• Belge Bölümü
Ces XC anlatıyor: Hip-hop fotoğrafçılığı, grafik tasarım, sorunları aşmak ve fazlası!

Ces XC, son zamanlarda fotoğrafçılık yeteneklerini grafik tasarımla harmanlayarak Türk Hip-Hop’ına yeni bir soluk getirdi. Kendisi aslında uzun zamandır bu alanda faaliyet gösteren bir isim.

Hem onun hikayesini öğrenmek istediğimizden hem de fotoğrafçılık yapmak isteyen gençler için ilham kaynağı olacağını düşündüğümüzden Ces ile söyleşi gerçekleştirdik. Aynı zamanda çektiği karelerden 2’sini de bizim için yorumladı.

 

Rapertuar: Fotoğrafçılığa nasıl başladın?

Ces: “Öncelikle Rapertuar ailesine ilgisinden dolayı teşekkür ederim. Fotoğrafçılığa başlama serüvenim aslında 2007 senesine kadar uzanıyor. O dönem evde bulduğum Nikon’un bir fotoğraf makinesiyle çekmeye başlamıştım, çok deneysel şeyler çekiyordum hatta hâlâ ilk çektiğim fotoğrafları cesur911.deviantart.com adresi üzerinden görebilirsiniz. Profesyonel iş anlamında başlamam ise 2016 Kasım ayı. Onun öncesinde ise asıl mesleğim olan Grafik Tasarım işiyle uğraşıyordum ama sonrasında Türkiye’deki çalışma sistemini benimseyemediğimden Grafik Tasarımı bıraktım. Mesailer, çalıştığının karşılığını alamamak, haksızlıklar ve bunun gibi etmenler beni genel olarak itti. Sonrasında ben de fotoğraf çekmekten ve grafik tasarımı bırakmamak istemediğimden bunu keyfi bir şekilde devam ettirmek istedim ve benim için keyif aldığım bir iş çatısı haline geldi.”

• Ham Satırlar
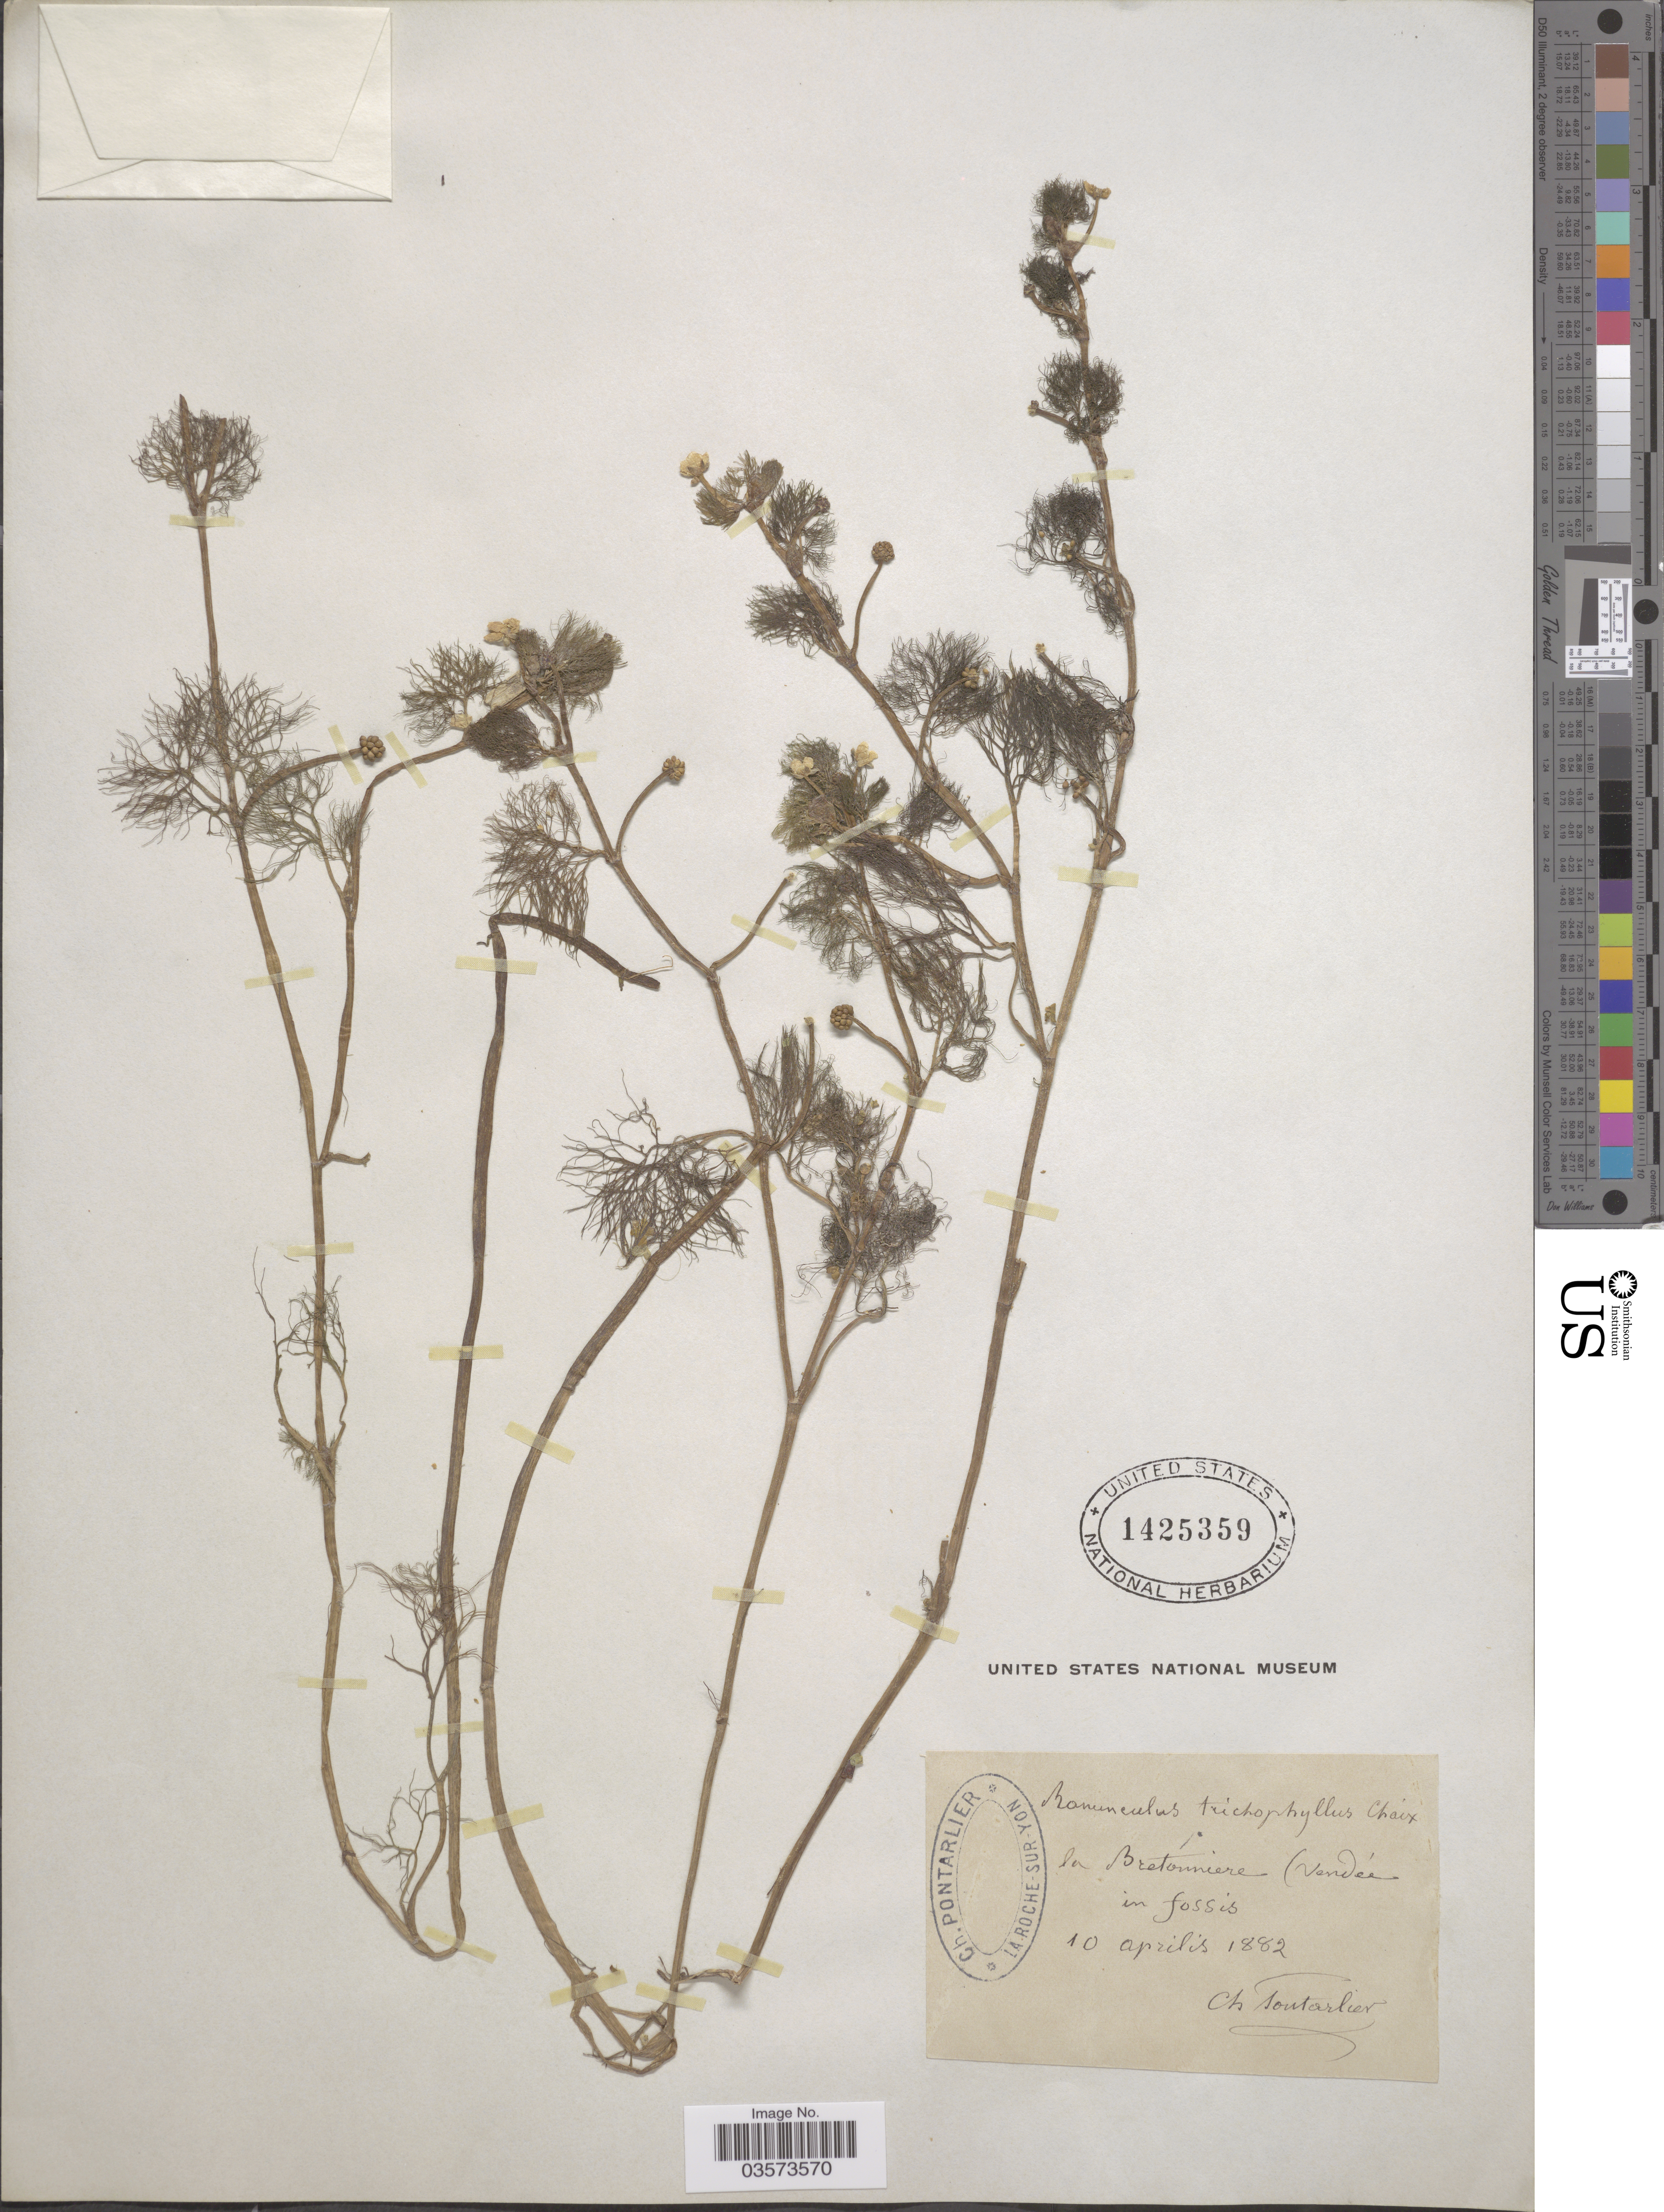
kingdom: Plantae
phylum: Tracheophyta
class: Magnoliopsida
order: Ranunculales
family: Ranunculaceae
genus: Ranunculus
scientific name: Ranunculus trichophyllus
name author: Chaix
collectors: C. Pontarlier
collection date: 1882-04-10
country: France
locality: La Bretonniere (Vandée).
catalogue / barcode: US 1425359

• Yapılacaklar
1 - Ces XC söyleşisinde "Ces XC, son" sözlerini içeren ifadeyle açılıp "Fotoğrafçılığa nasıl başladın?" ile kapanan kısmı birebir aktarabilir misin?
2 - Ces XC ile yapılan söyleşiyi son cümlesinden sonra sürdürür müsün?

• Görevlere Göre Yanıtlar
1 -
Ces XC, son zamanlarda fotoğrafçılık yeteneklerini grafik tasarımla harmanlayarak Türk Hip-Hop’ına yeni bir soluk getirdi. Kendisi aslında uzun zamandır bu alanda faaliyet gösteren bir isim.

Hem onun hikayesini öğrenmek istediğimizden hem de fotoğrafçılık yapmak isteyen gençler için ilham kaynağı olacağını düşündüğümüzden Ces ile söyleşi gerçekleştirdik. Aynı zamanda çektiği karelerden 2’sini de bizim için yorumladı.

 

Rapertuar: Fotoğrafçılığa nasıl başladın?

2 -
Hip-Hop tarafına geçişin nasıl oldu?

Hip-Hop tarafına geçişim aslında olmadı, hep Hip-Hop’ın içerisinde biriydim ben. Lise zamanlarında Myspace diye bir platform vardı, şu anda güncel olarak popüler olan birçok insanla o dönem oradan sürekli iletişim halindeydik ve neler yapmayı istediğimi vs. konuşurduk. Paylaşım içinde olurduk hep. Hatta o platform içerisinde ilk arkadaşlarımdan birisi DJ Artz’dı. Sosyal medyanın da yükselmesi ve etkinliklerin oluşması ile birlikte birçok insanla tanışma fırsatım oldu ve çalıştığım markaların da buna etkisi çok büyük. Ardından arkadaş vasıtasıyla ve sosyal çevrenin büyümesi ile birlikte eskiden tanıştığım veya yeni tanıştığım insanlarla birlikte güzel işler ortaya çıkarmaya başladık. Sonrası tamamen organik büyüme ile ilerledi diyebilirim. Aslında içimden geldiği gibi şeyler yapıyordum; herhangi bir şan, şöhret, para veya farklı isteklerim yoktu; sadece alanımda başarılı birisi olmayı istiyordum ve halen daha başarılı olmayı ve daha güzel işler yapmayı isteyen birisiyim.

Bu işe yeni başladığında ekonomik sorunları nasıl aştın?

İşe ilk başlayacağım zaman hiçbir şekilde “en iyi fotoğraf makinesini almalıyım” veya “en iyi bilgisayarı almalıyım” diye düşünmedim. Bütçem neye yetiyorsa en iyi şekilde değerlendirdim. İlk aldığım makine Canon EOS 750D ve Pentax Espio 160’tı ve yaklaşık 5 senedir bu makineler yerini korur. Profesyonel anlamda iş yapmaya başlayınca ve tabii para kazanmaya başlayınca belli bir birikim elde edip yeni ekipmanlar aldım ama başta söylediğim gibi en ama en iyisi almadım. Bebek adımları atarak ilerledim hep, halen de öyle yapıyorum. Bu konuyu aslında Ara Güler’in sözüyle özetleyebilirim: “En iyi makine en iyi fotografı çekseydi en iyi daktiloya sahip olan da en iyi romanı yazardı.”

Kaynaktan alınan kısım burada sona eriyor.